Cynthia Leitich Smith
What memories of your debut author experience stand out?
In my twenties, I wrote eight full-length adult historical novels set in ancient Rome, none of which were ever published. You’d think I would have noticed prior to writing eight of them that nobody wanted them.
I started writing short stories instead; one was accepted in Seventeen Magazine, and out of that, eventually, came the invitation from a YA editor to write teen paperback romances.
I had found my voice. I loved writing for teens. As to the unsuccessful books,I learned so much writing them. I learned not to give up and I learned to tell a good story fast.
If you could offer advice to the new voice you once were, what would you say?
If you want to write, don’t follow my footsteps! That’s a lot of failure. The best thing for a new writer is practice. Practice writing the way you’d practice the piano or basketball.
Fifteen minutes a day is fine. You don’t have to finish anything. You’re trying to become fluid at this difficult skill.
Did you ever consider giving up? What happened? What kept you going?
I did not ever consider giving up. For reasons I can’t identify, the rejections toughened me rather than weakened me. It became a battle: me versus publishing. Now publishing is my ally.
Although the years of failure were hard, my path since then has been a delightful upward route. There haven’t been valleys and there haven’t been rapids. I was blessed with brilliant editors and good publishers. YA readers embrace every kind of book – mystery, romance, suspense, time travel, family saga, historical fiction – and my editors have allowed me to try all those.

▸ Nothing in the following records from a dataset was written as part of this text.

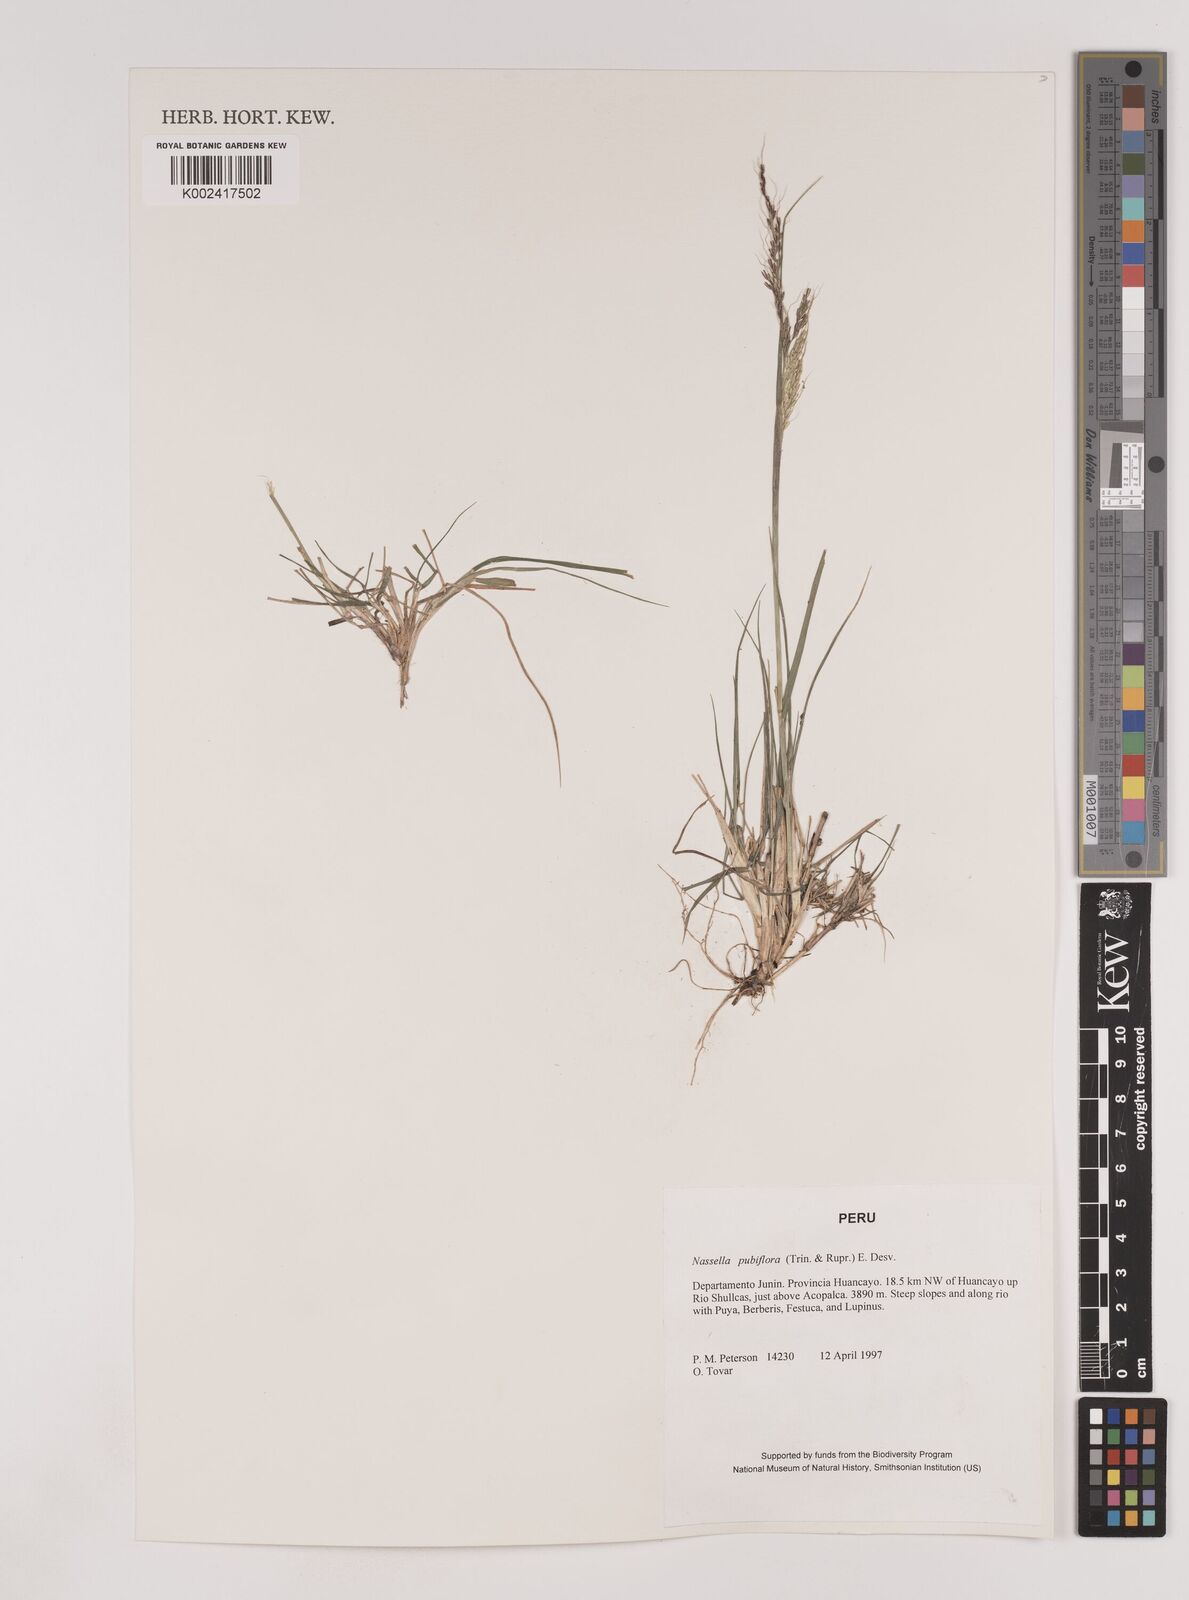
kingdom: Plantae
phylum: Tracheophyta
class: Liliopsida
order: Poales
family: Poaceae
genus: Nassella
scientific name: Nassella pubiflora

What can your readers expect next?
I’ve put a full year into research and travel so that I can tell the story of the English children who will eventually sail on the Mayflower.

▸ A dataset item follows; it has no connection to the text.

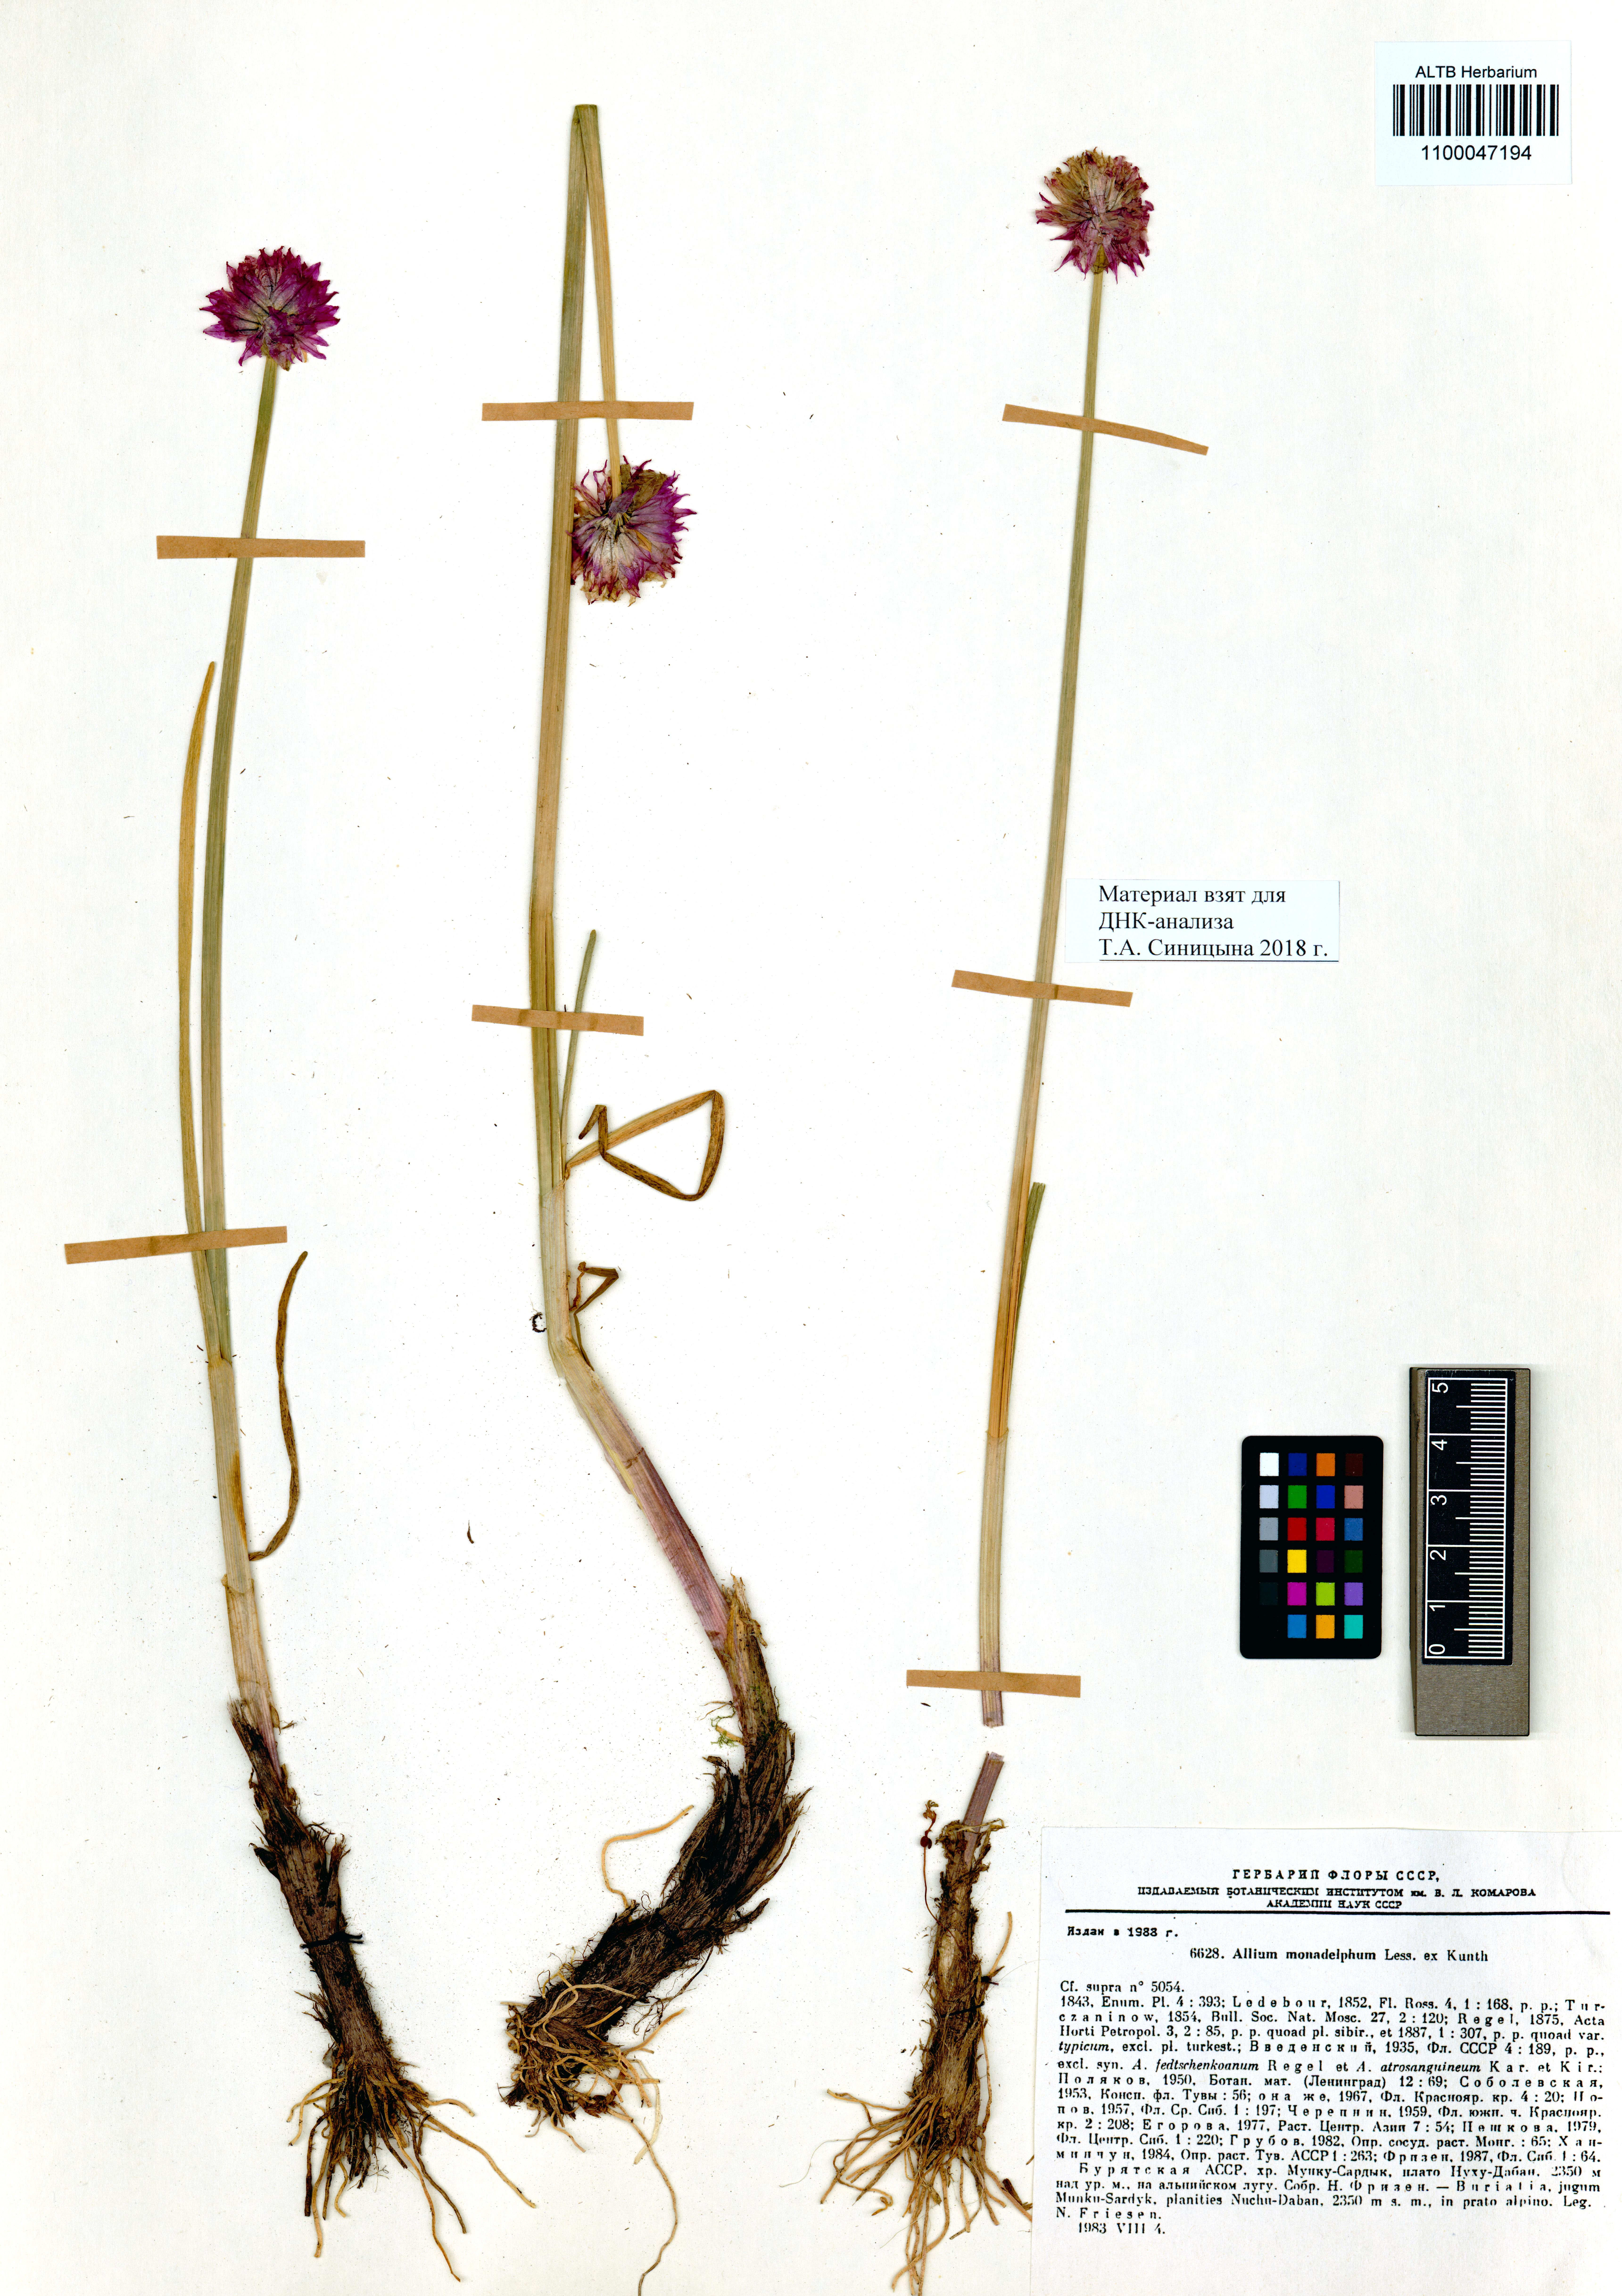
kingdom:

I am riveted by their lives – such drama and tragedy. It’s a privilege to write about their courage and determination. I am so excited that my readers will soon see who these amazing children are.
I’m not sure what I’ll write then. Will I return to suspense novels? Experiment with something entirely different? A different age reader or a different kind of story?
There’s still so much out there. And it’s exciting suddenly to be in a new publishing age: digital books and e-short stories.